A British businessman has gotten himself into trouble for making injudicious comments about the French and their approach to life and work. It’s not the first time. The French, of course, are easy targets on everything,from the 35-hour working week to trumpeting spending cuts that actually turn out to be a small increase in spending.
With that in mind, Quartz has put together some of the best rants from les etrangers about the world’s fifth-biggest economy.
“Sclerotic, hopeless, and downbeat”
Andy Street, an executive at the British retailer John Lewis, was recently in Paris to collect an award. He was delayed coming back to London and proceeded to describe the experience at a dinner, which was then widely reported. The French, he said, are ”sclerotic, hopeless, and downbeat,” adding that “nothing works and worse, nobody cares about it. If you’ve got investments in French businesses, get them out quickly.”
Then it got worse. “You get on the Eurostar from something I can only describe as the squalor pit of Europe, Gare du Nord, and you get off at a modern, forward-looking station” in London, Street said. The award Street went to collect, which he described as ”frankly revolting,” became for him a symbol of his neighbors across the Channel. “If I needed any further evidence of a country in decline, here it is,” he said. “Every time I [see it], I shall think, God help France.”
Street has since apologized. Readers in France may be interested to hear that John Lewis plans to launch a French language site soon.
“Only works three hours”
In 2013, the boss of US tire company Titan, Maurice Taylor, was asked to consider an investment in a loss-making Goodyear plant in the north of France. He responded in the style that got him the nickname “the Grizz.” ”I have visited that factory a couple of times,” he said in a letter to the French minister for industrial recovery, Arnaud Montebourg. “The French workforce gets paid high wages but only works three hours. They get one hour for breaks and lunch, talk for three, and work for three. I told this to the French union workers to their faces. They told me that’s the French way!”
He later added: “How stupid do you think we are?” The head of a French union replied that Taylor belonged “more in a psychiatric ward than at the reins of a multinational company,” and Montebourg noted that France’s Michelin was 35 times more profitable than Titan.
“There’s always a problem”
There are many more examples from less high-profile sources. For example, Swiss recruitment firms have reportedly shunned French candidates because they are “too lazy,” “arrogant,” and often phone in sick on Mondays and Fridays. ”There’s always a problem. It’s totally different with the Spanish and the Portuguese,” the head of one recruitment firm told Le Matin Dimanche.
Other criticisms come from within. Chinese immigrants in France, for example, are unhappy with the 35-hour working week limit. ”As I see it, when you work, you’re paid.

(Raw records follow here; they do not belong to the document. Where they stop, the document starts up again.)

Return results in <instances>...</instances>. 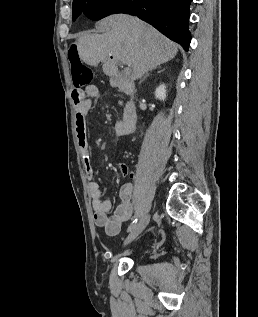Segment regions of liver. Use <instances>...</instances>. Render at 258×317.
<instances>
[{"label":"liver","mask_w":258,"mask_h":317,"mask_svg":"<svg viewBox=\"0 0 258 317\" xmlns=\"http://www.w3.org/2000/svg\"><path fill=\"white\" fill-rule=\"evenodd\" d=\"M97 32H85L77 38V50L86 64L103 62V72L117 80L118 62L132 66V80L141 78L152 66L174 58L178 44L166 38L151 24L130 14H111L98 20Z\"/></svg>","instance_id":"liver-1"}]
</instances>
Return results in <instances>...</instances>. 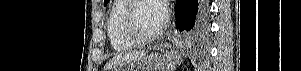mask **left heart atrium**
Instances as JSON below:
<instances>
[{"label":"left heart atrium","mask_w":301,"mask_h":71,"mask_svg":"<svg viewBox=\"0 0 301 71\" xmlns=\"http://www.w3.org/2000/svg\"><path fill=\"white\" fill-rule=\"evenodd\" d=\"M153 2L155 3V9L160 27L163 28L166 25L169 17L168 4L164 0H154Z\"/></svg>","instance_id":"left-heart-atrium-1"}]
</instances>
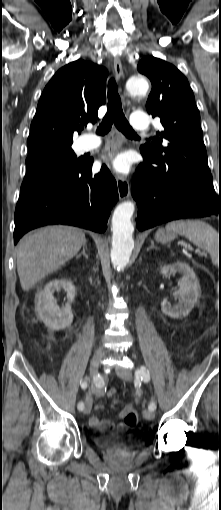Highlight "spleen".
<instances>
[{"mask_svg": "<svg viewBox=\"0 0 221 510\" xmlns=\"http://www.w3.org/2000/svg\"><path fill=\"white\" fill-rule=\"evenodd\" d=\"M167 231L185 236L193 244L207 251L212 260H218V233L208 223L201 220H175L166 225Z\"/></svg>", "mask_w": 221, "mask_h": 510, "instance_id": "obj_1", "label": "spleen"}]
</instances>
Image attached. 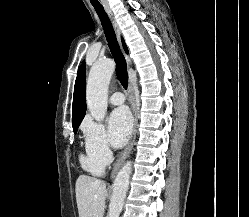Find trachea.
Instances as JSON below:
<instances>
[{
	"label": "trachea",
	"instance_id": "trachea-1",
	"mask_svg": "<svg viewBox=\"0 0 249 217\" xmlns=\"http://www.w3.org/2000/svg\"><path fill=\"white\" fill-rule=\"evenodd\" d=\"M94 9L100 18L108 46L116 63V76L124 88H126L128 84L126 60L120 50L112 24L103 6H94Z\"/></svg>",
	"mask_w": 249,
	"mask_h": 217
}]
</instances>
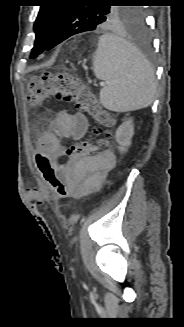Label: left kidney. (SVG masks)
I'll return each instance as SVG.
<instances>
[{
  "instance_id": "1",
  "label": "left kidney",
  "mask_w": 184,
  "mask_h": 327,
  "mask_svg": "<svg viewBox=\"0 0 184 327\" xmlns=\"http://www.w3.org/2000/svg\"><path fill=\"white\" fill-rule=\"evenodd\" d=\"M134 135L133 120L130 118L123 122L116 130L115 139L119 144L120 153H125L131 144V139Z\"/></svg>"
}]
</instances>
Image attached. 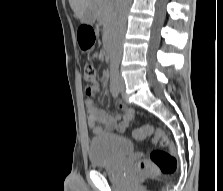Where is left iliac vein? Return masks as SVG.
Wrapping results in <instances>:
<instances>
[{
    "mask_svg": "<svg viewBox=\"0 0 223 191\" xmlns=\"http://www.w3.org/2000/svg\"><path fill=\"white\" fill-rule=\"evenodd\" d=\"M118 87L120 91L124 90V80L121 76H118Z\"/></svg>",
    "mask_w": 223,
    "mask_h": 191,
    "instance_id": "left-iliac-vein-1",
    "label": "left iliac vein"
}]
</instances>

So why stop at 35 hours?” one told Reuters. Another said: “We Chinese think all the unemployment is because people can’t work enough.”
“Should we go to lunch now?”
The history of French-bashing goes way back. The French writer and journalist Jules Huret visited Germany and wrote up his account, which was published as “De Hambourg aux marches de Pologne: en Allemagne” in 1908. In it, the head of a large bank in Westphalia tells Huret:
There’s too much talking in your offices, large and small. We are always surprised when we go to Paris for work for all the time lost to ‘chatting.’ An appointment is made for a prompt 10 a.m. Everyone greets each other, they self-congratulate, they ‘chat,’ then they broach the subject as if they’re scared of having to decide. From 11:30, people look at their watch, and there is always someone to exclaim, “Ah, should we go to lunch now? We will discuss more at the table!”

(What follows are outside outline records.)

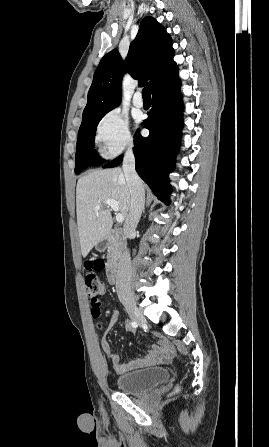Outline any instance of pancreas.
I'll return each mask as SVG.
<instances>
[{"label":"pancreas","instance_id":"pancreas-1","mask_svg":"<svg viewBox=\"0 0 269 447\" xmlns=\"http://www.w3.org/2000/svg\"><path fill=\"white\" fill-rule=\"evenodd\" d=\"M107 251L108 263H116L120 255L119 243L118 241H116V239H112V241H110V245Z\"/></svg>","mask_w":269,"mask_h":447}]
</instances>
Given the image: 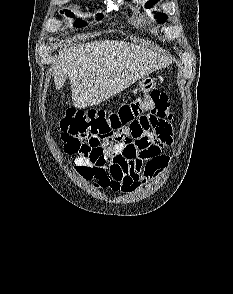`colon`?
<instances>
[{"mask_svg":"<svg viewBox=\"0 0 233 294\" xmlns=\"http://www.w3.org/2000/svg\"><path fill=\"white\" fill-rule=\"evenodd\" d=\"M137 110H156L159 117L167 119L172 116L168 96L161 91L123 103L110 112L70 108L60 123L64 151L68 155L88 158L103 156L104 149L113 146L115 141L132 142L131 137H125L126 123L146 117L137 115Z\"/></svg>","mask_w":233,"mask_h":294,"instance_id":"1","label":"colon"}]
</instances>
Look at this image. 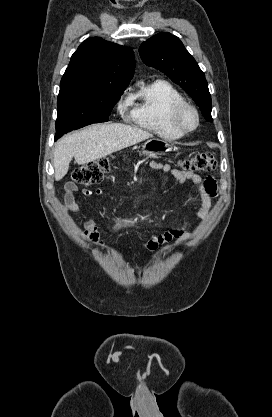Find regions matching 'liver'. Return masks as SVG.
Wrapping results in <instances>:
<instances>
[{"instance_id":"6515ba94","label":"liver","mask_w":272,"mask_h":417,"mask_svg":"<svg viewBox=\"0 0 272 417\" xmlns=\"http://www.w3.org/2000/svg\"><path fill=\"white\" fill-rule=\"evenodd\" d=\"M152 137L148 131L119 123L95 124L68 134L54 148L55 180L67 174L73 157L83 165Z\"/></svg>"}]
</instances>
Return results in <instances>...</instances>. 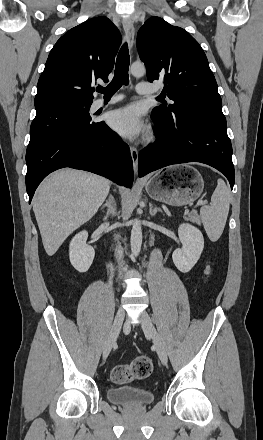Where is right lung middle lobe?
<instances>
[{"label": "right lung middle lobe", "instance_id": "right-lung-middle-lobe-1", "mask_svg": "<svg viewBox=\"0 0 263 440\" xmlns=\"http://www.w3.org/2000/svg\"><path fill=\"white\" fill-rule=\"evenodd\" d=\"M91 103L59 102L43 108H36V116L30 128L29 145L50 135L75 127L95 125L89 114Z\"/></svg>", "mask_w": 263, "mask_h": 440}]
</instances>
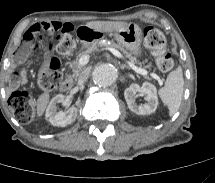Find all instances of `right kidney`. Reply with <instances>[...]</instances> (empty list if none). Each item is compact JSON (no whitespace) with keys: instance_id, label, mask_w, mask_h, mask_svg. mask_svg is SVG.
Segmentation results:
<instances>
[{"instance_id":"1","label":"right kidney","mask_w":215,"mask_h":183,"mask_svg":"<svg viewBox=\"0 0 215 183\" xmlns=\"http://www.w3.org/2000/svg\"><path fill=\"white\" fill-rule=\"evenodd\" d=\"M63 101L64 95L58 94L52 98L46 109V119L53 126L66 127L76 120L77 108L75 107H71L67 111H57V104Z\"/></svg>"}]
</instances>
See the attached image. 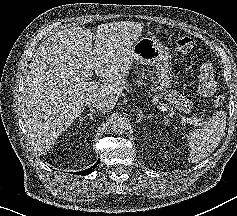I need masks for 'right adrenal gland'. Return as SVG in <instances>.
Returning a JSON list of instances; mask_svg holds the SVG:
<instances>
[{
    "instance_id": "2a0ac1e0",
    "label": "right adrenal gland",
    "mask_w": 237,
    "mask_h": 216,
    "mask_svg": "<svg viewBox=\"0 0 237 216\" xmlns=\"http://www.w3.org/2000/svg\"><path fill=\"white\" fill-rule=\"evenodd\" d=\"M95 113H97V111L96 110H94V109H92L91 110V112L89 113V114H87L86 116H84V117H81V121H83L84 119H86V118H88V117H91V118H93L92 116H93V114H95Z\"/></svg>"
}]
</instances>
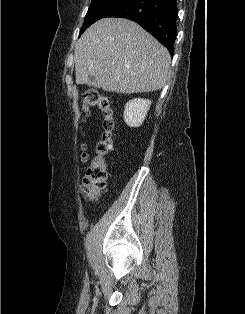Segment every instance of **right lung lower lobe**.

Even in Huret’s time, there was confusion about France’s own self-worth and its place in the world. Considering his country’s neighbor, which was growing in power, Huret wrote:
How is it that these people, poor, composed only 50 years since of small tradesmen, functionaries, sordid peasants, and wretched farmworkers, living on infertile soil, has succeeded in so short a time, in passing rich France in the business field, and will soon do the same with haughty England in lines in which she has long had the monopoly?
Those words—with some minor adjustments for political correctness—could have been written in an editorial in a French newspaper today.